We found that most borrowers did not pay discount points in recent years (Exhibit 5). Only 30.8% of purchase mortgage borrowers paid discount points in 2021. The share paying discount points was somewhat higher for non-cash-out and cash-out refinance borrowers, 36.4 and 47.3% respectively. Also, conditional on paying points, refinance borrowers tended to pay much higher points: 0.57 points for purchase borrowers compared to 0.78 and 0.94 points for non cash-out and cash-out refinance borrowers, respectively.

It is interesting to note however, that the interest rate differential between borrowers who pay discount points and those who do not pay discount points is very small. In 2021 the average rate on purchase loans for borrowers who did not pay discount points was 2.99% versus 2.97% for those who did pay.

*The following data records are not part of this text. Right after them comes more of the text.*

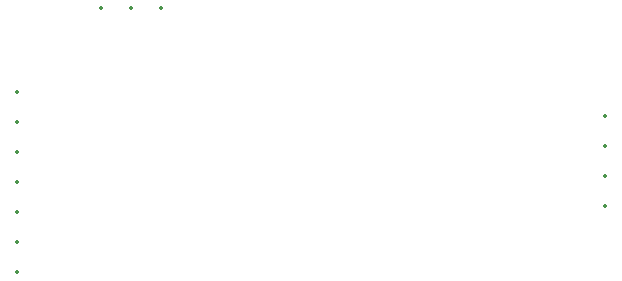
<source format=gbo>
%TF.GenerationSoftware,KiCad,Pcbnew,8.0.7*%
%TF.CreationDate,2025-02-15T17:42:46+02:00*%
%TF.ProjectId,stepper-motor-controller,73746570-7065-4722-9d6d-6f746f722d63,rev?*%
%TF.SameCoordinates,Original*%
%TF.FileFunction,Legend,Bot*%
%TF.FilePolarity,Positive*%
%FSLAX46Y46*%
G04 Gerber Fmt 4.6, Leading zero omitted, Abs format (unit mm)*
G04 Created by KiCad (PCBNEW 8.0.7) date 2025-02-15 17:42:46*
%MOMM*%
%LPD*%
G01*
G04 APERTURE LIST*
%ADD10C,0.350000*%
G04 APERTURE END LIST*
D10*
X169164000Y-69088000D03*
X169164000Y-66548000D03*
X169164000Y-64008000D03*
X169164000Y-61468000D03*
X119380000Y-74676000D03*
X119380000Y-72136000D03*
X119380000Y-69596000D03*
X119380000Y-67056000D03*
X119380000Y-64516000D03*
X119380000Y-61976000D03*
X119380000Y-59436000D03*
X131572000Y-52324000D03*
X129032000Y-52324000D03*
X126492000Y-52324000D03*
M02*

</source>
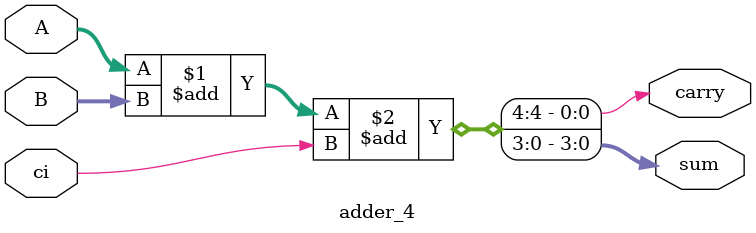
<source format=sv>
module adder_4 (
  input logic [3:0] A, B,
  input logic ci,
  output logic [3:0] sum,
  output logic carry
);
  assign {carry, sum} = A+B+ci;
endmodule

</source>
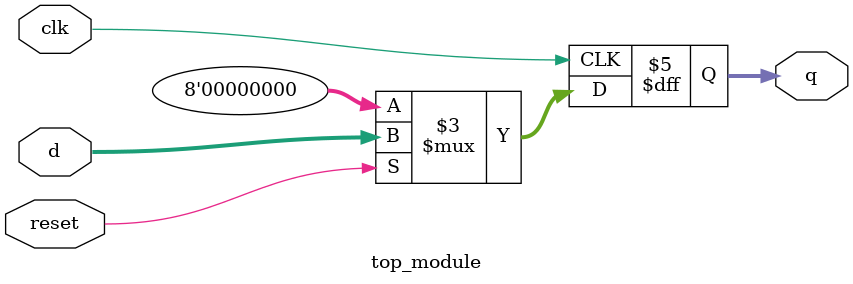
<source format=v>
module top_module (
    input clk,
    input reset,
    input [7:0] d,
    output [7:0] q
);
    
    always @(negedge clk)
    if(reset)
        q=d;
    else
        q=0;
endmodule

</source>
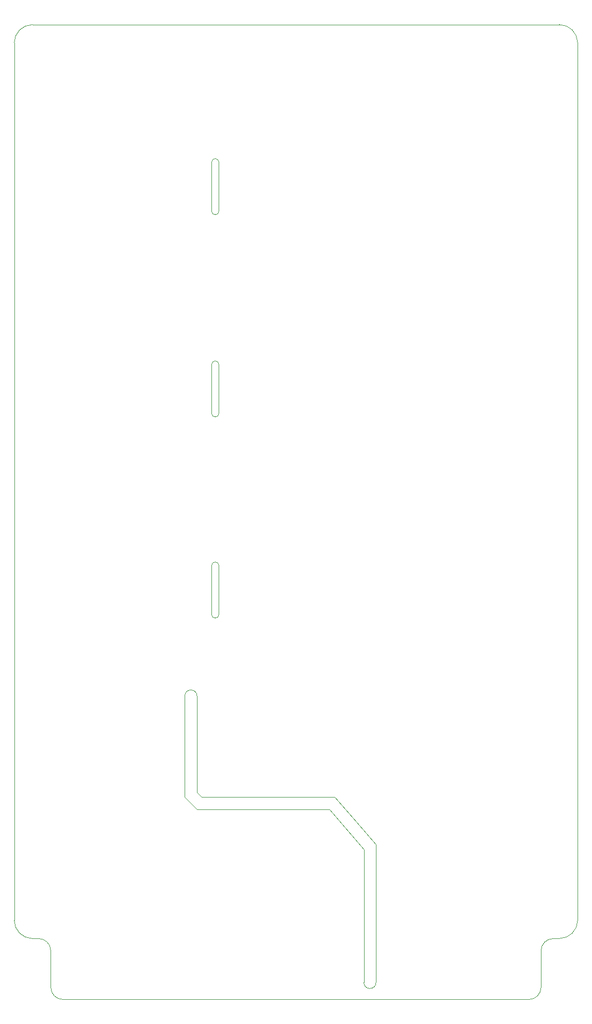
<source format=gbr>
G04 #@! TF.GenerationSoftware,KiCad,Pcbnew,(5.1.4)-1*
G04 #@! TF.CreationDate,2019-12-15T21:40:21+01:00*
G04 #@! TF.ProjectId,AcMonitoringSystem,41634d6f-6e69-4746-9f72-696e67537973,rev?*
G04 #@! TF.SameCoordinates,Original*
G04 #@! TF.FileFunction,Profile,NP*
%FSLAX46Y46*%
G04 Gerber Fmt 4.6, Leading zero omitted, Abs format (unit mm)*
G04 Created by KiCad (PCBNEW (5.1.4)-1) date 2019-12-15 21:40:21*
%MOMM*%
%LPD*%
G04 APERTURE LIST*
%ADD10C,0.050000*%
G04 APERTURE END LIST*
D10*
X110400000Y-43800000D02*
G75*
G02X111600000Y-43800000I600000J0D01*
G01*
X111600000Y-51800000D02*
X111600000Y-43800000D01*
X110400000Y-43800000D02*
X110400000Y-51800000D01*
X111600000Y-51800000D02*
G75*
G02X110400000Y-51800000I-600000J0D01*
G01*
X110400000Y-77000000D02*
G75*
G02X111600000Y-77000000I600000J0D01*
G01*
X111600000Y-85000000D02*
X111600000Y-77000000D01*
X110400000Y-77000000D02*
X110400000Y-85000000D01*
X111600000Y-85000000D02*
G75*
G02X110400000Y-85000000I-600000J0D01*
G01*
X110400000Y-110000000D02*
G75*
G02X111600000Y-110000000I600000J0D01*
G01*
X111600000Y-118000000D02*
G75*
G02X110400000Y-118000000I-600000J0D01*
G01*
X111600000Y-118000000D02*
X111600000Y-110000000D01*
X110400000Y-110000000D02*
X110400000Y-118000000D01*
X108000000Y-145800000D02*
X108000000Y-147200000D01*
X106000000Y-131400000D02*
G75*
G02X108000000Y-131400000I1000000J0D01*
G01*
X108000000Y-131400000D02*
X108000000Y-145800000D01*
X110000000Y-148000000D02*
X108800000Y-148000000D01*
X134200000Y-152000000D02*
X137400000Y-155800000D01*
X106000000Y-148000000D02*
X106000000Y-131400000D01*
X130600000Y-148000000D02*
X130200000Y-148000000D01*
X134200000Y-152000000D02*
X130600000Y-148000000D01*
X108000000Y-150000000D02*
X106000000Y-148000000D01*
X129800000Y-150000000D02*
X108000000Y-150000000D01*
X108800000Y-148000000D02*
X108000000Y-147200000D01*
X110000000Y-148000000D02*
X130200000Y-148000000D01*
X137400000Y-155800000D02*
X137400000Y-156600000D01*
X135400000Y-156600000D02*
X129800000Y-150000000D01*
X135400000Y-156600000D02*
X135400000Y-178400000D01*
X137400000Y-178400000D02*
X137400000Y-156600000D01*
X137400000Y-178400000D02*
G75*
G02X135400000Y-178400000I-1000000J0D01*
G01*
X164500000Y-173200000D02*
X164500000Y-179200000D01*
X166500000Y-171200000D02*
X167500000Y-171200000D01*
X84000000Y-173200000D02*
X84000000Y-179200000D01*
X81000000Y-171200000D02*
X82000000Y-171200000D01*
X164500000Y-173200000D02*
G75*
G02X166500000Y-171200000I2000000J0D01*
G01*
X82000000Y-171200000D02*
G75*
G02X84000000Y-173200000I0J-2000000D01*
G01*
X86000000Y-181200000D02*
X162500000Y-181200000D01*
X86000000Y-181200000D02*
G75*
G02X84000000Y-179200000I0J2000000D01*
G01*
X164500000Y-179200000D02*
G75*
G02X162500000Y-181200000I-2000000J0D01*
G01*
X78000000Y-168200000D02*
X78000000Y-24200000D01*
X170500000Y-168200000D02*
X170500000Y-24200000D01*
X81000000Y-21200000D02*
X167500000Y-21200000D01*
X167500000Y-21200000D02*
G75*
G02X170500000Y-24200000I0J-3000000D01*
G01*
X170500000Y-168200000D02*
G75*
G02X167500000Y-171200000I-3000000J0D01*
G01*
X81000000Y-171200000D02*
G75*
G02X78000000Y-168200000I0J3000000D01*
G01*
X78000000Y-24200000D02*
G75*
G02X81000000Y-21200000I3000000J0D01*
G01*
M02*

</source>
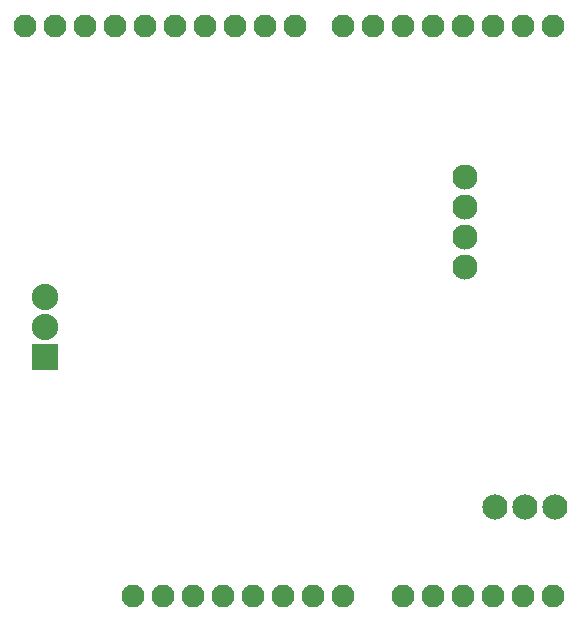
<source format=gbs>
G04 MADE WITH FRITZING*
G04 WWW.FRITZING.ORG*
G04 DOUBLE SIDED*
G04 HOLES PLATED*
G04 CONTOUR ON CENTER OF CONTOUR VECTOR*
%ASAXBY*%
%FSLAX23Y23*%
%MOIN*%
%OFA0B0*%
%SFA1.0B1.0*%
%ADD10C,0.084000*%
%ADD11C,0.083889*%
%ADD12C,0.076194*%
%ADD13C,0.076222*%
%ADD14C,0.088000*%
%ADD15R,0.088000X0.088000*%
%LNMASK0*%
G90*
G70*
G54D10*
X2321Y385D03*
X2421Y385D03*
X2521Y385D03*
G54D11*
X2221Y1186D03*
X2221Y1285D03*
X2221Y1385D03*
X2221Y1485D03*
G54D12*
X2114Y90D03*
X2214Y90D03*
X2314Y90D03*
X2414Y90D03*
X2514Y90D03*
G54D13*
X1654Y1990D03*
X1554Y1990D03*
X1454Y1990D03*
X1354Y1990D03*
X1254Y1990D03*
X1154Y1990D03*
X1054Y1990D03*
X954Y1990D03*
X854Y1990D03*
X754Y1990D03*
X2514Y1990D03*
X2414Y1990D03*
X2314Y1990D03*
X2214Y1990D03*
X2114Y1990D03*
X2014Y1990D03*
X1914Y1990D03*
X1814Y1990D03*
G54D12*
X1214Y90D03*
X1114Y90D03*
X1314Y90D03*
X1414Y90D03*
X1514Y90D03*
X1614Y90D03*
X1714Y90D03*
X1814Y90D03*
X2014Y90D03*
G54D14*
X821Y885D03*
X821Y985D03*
X821Y1085D03*
G54D15*
X821Y885D03*
G04 End of Mask0*
M02*
</source>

The lack of a significant difference in rates between borrowers who pay discount points and those who do not is puzzling. Researchers who have examined points have found that from the borrowers’ perspective, points are often a negative net present value decision for many borrowers.1 There is also growing literature on the enormous heterogeneity in the mortgage markets. Many borrowers who share very similar attributes receive very different mortgage rates.

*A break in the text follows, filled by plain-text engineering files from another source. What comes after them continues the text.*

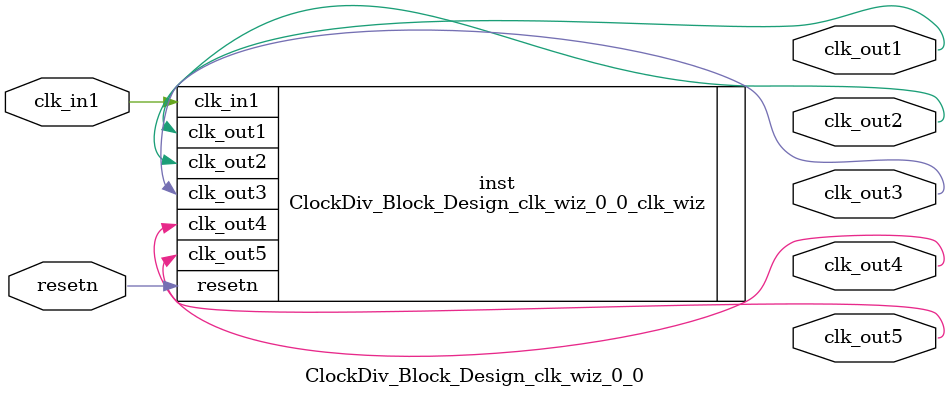
<source format=v>


`timescale 1ps/1ps

(* CORE_GENERATION_INFO = "ClockDiv_Block_Design_clk_wiz_0_0,clk_wiz_v6_0_3_0_0,{component_name=ClockDiv_Block_Design_clk_wiz_0_0,use_phase_alignment=false,use_min_o_jitter=false,use_max_i_jitter=false,use_dyn_phase_shift=false,use_inclk_switchover=false,use_dyn_reconfig=false,enable_axi=0,feedback_source=FDBK_AUTO,PRIMITIVE=MMCM,num_out_clk=5,clkin1_period=4.000,clkin2_period=10.0,use_power_down=false,use_reset=true,use_locked=false,use_inclk_stopped=false,feedback_type=SINGLE,CLOCK_MGR_TYPE=NA,manual_override=false}" *)

module ClockDiv_Block_Design_clk_wiz_0_0 
 (
  // Clock out ports
  output        clk_out1,
  output        clk_out2,
  output        clk_out3,
  output        clk_out4,
  output        clk_out5,
  // Status and control signals
  input         resetn,
 // Clock in ports
  input         clk_in1
 );

  ClockDiv_Block_Design_clk_wiz_0_0_clk_wiz inst
  (
  // Clock out ports  
  .clk_out1(clk_out1),
  .clk_out2(clk_out2),
  .clk_out3(clk_out3),
  .clk_out4(clk_out4),
  .clk_out5(clk_out5),
  // Status and control signals               
  .resetn(resetn), 
 // Clock in ports
  .clk_in1(clk_in1)
  );

endmodule

</source>
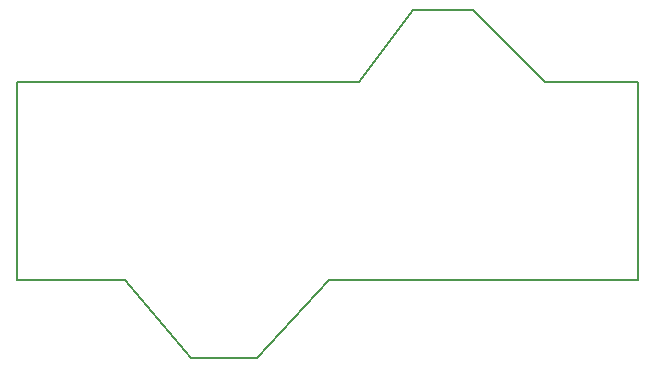
<source format=gbr>
G04 #@! TF.GenerationSoftware,KiCad,Pcbnew,(5.0.1)-4*
G04 #@! TF.CreationDate,2019-01-16T21:10:53-08:00*
G04 #@! TF.ProjectId,SysButtons,537973427574746F6E732E6B69636164,rev?*
G04 #@! TF.SameCoordinates,Original*
G04 #@! TF.FileFunction,Profile,NP*
%FSLAX46Y46*%
G04 Gerber Fmt 4.6, Leading zero omitted, Abs format (unit mm)*
G04 Created by KiCad (PCBNEW (5.0.1)-4) date 1/16/2019 9:10:53 PM*
%MOMM*%
%LPD*%
G01*
G04 APERTURE LIST*
%ADD10C,0.150000*%
%ADD11C,0.200000*%
G04 APERTURE END LIST*
D10*
X155956000Y-114300000D02*
X129794000Y-114300000D01*
X112522000Y-114300000D02*
X103378000Y-114300000D01*
D11*
X123698000Y-120904000D02*
X129794000Y-114300000D01*
X118110000Y-120904000D02*
X123698000Y-120904000D01*
X112522000Y-114300000D02*
X118110000Y-120904000D01*
X132334000Y-97536000D02*
X103378000Y-97536000D01*
X136906000Y-91440000D02*
X132334000Y-97536000D01*
X141986000Y-91440000D02*
X136906000Y-91440000D01*
X148082000Y-97536000D02*
X141986000Y-91440000D01*
X155956000Y-97536000D02*
X148082000Y-97536000D01*
X155956000Y-114300000D02*
X155956000Y-97536000D01*
X103378000Y-97536000D02*
X103378000Y-114300000D01*
M02*

</source>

For example, when we look at the intraweek variation in mortgage rates for applications submitted to Freddie Mac’s Loan Product Advisor for borrowers meeting the PMMS profile, we see a lot of variation as displayed in Exhibit 6. For example, from January 2000 through February 2022, the intraweek standard deviation of mortgage rates for borrowers meeting the PMMS profile averages about 0.25 percentage points, and the intraweek range of quotes is 3 percentage points. That is an notable difference in rates, and even after accounting for possible outliers leaves sizable variation.2 Within a week rates may drift up or down, which can account for some of the variations we see, but the average absolute difference in average rate is only 0.05 percentage points, or 1/5th of the observed intraweek variation. The “extra” variation is due to some unobserved borrower heterogeneity.


At this point, we cannot say for sure what is the true source of the unobserved heterogeneity in borrowers that leads to such a wide dispersion in rates. The literature has suggested various causes, such as lack of sophistication on the part of borrowers or an unwillingness to shop around. Another explanation could be that important risks are not captured in the key variables we track but are observed by the lenders. There is also the possibility of discrimination in the market, either intentionally or unintentionally through loan officers’ unconscious bias.

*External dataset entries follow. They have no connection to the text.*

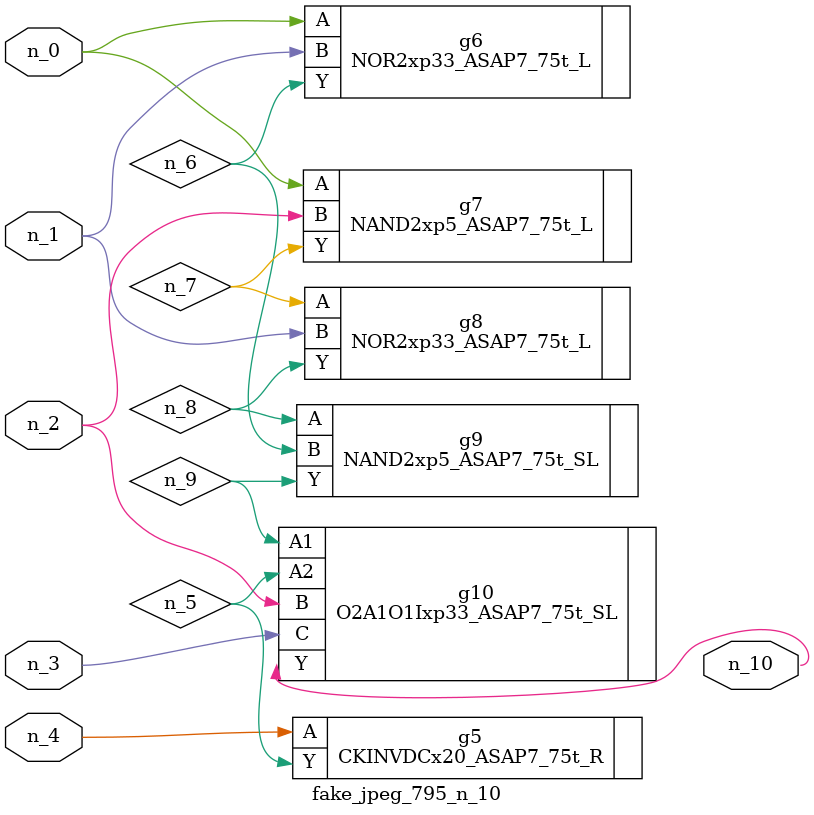
<source format=v>
module fake_jpeg_795_n_10 (n_3, n_2, n_1, n_0, n_4, n_10);

input n_3;
input n_2;
input n_1;
input n_0;
input n_4;

output n_10;

wire n_8;
wire n_9;
wire n_6;
wire n_5;
wire n_7;

CKINVDCx20_ASAP7_75t_R g5 ( 
.A(n_4),
.Y(n_5)
);

NOR2xp33_ASAP7_75t_L g6 ( 
.A(n_0),
.B(n_1),
.Y(n_6)
);

NAND2xp5_ASAP7_75t_L g7 ( 
.A(n_0),
.B(n_2),
.Y(n_7)
);

NOR2xp33_ASAP7_75t_L g8 ( 
.A(n_7),
.B(n_1),
.Y(n_8)
);

NAND2xp5_ASAP7_75t_SL g9 ( 
.A(n_8),
.B(n_6),
.Y(n_9)
);

O2A1O1Ixp33_ASAP7_75t_SL g10 ( 
.A1(n_9),
.A2(n_5),
.B(n_2),
.C(n_3),
.Y(n_10)
);


endmodule
</source>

1 See for example: Agarwal, S., Ben-David, I., & Yao, V. (2017). Systematic mistakes in the mortgage market and lack of financial sophistication. Journal of Financial Economics, 123(1), 42-58.

2 See also Bhutta, N., Fuster, A., & Hizmo, A. (2020). Paying too much? Price dispersion in the US mortgage market. In this research paper, the authors find that even after controlling for a wide variety of observable loan level attributes, the dispersion in mortgage rates remains very large, about one half of a percentage point between the 90th percentile and 10th percentile borrowers.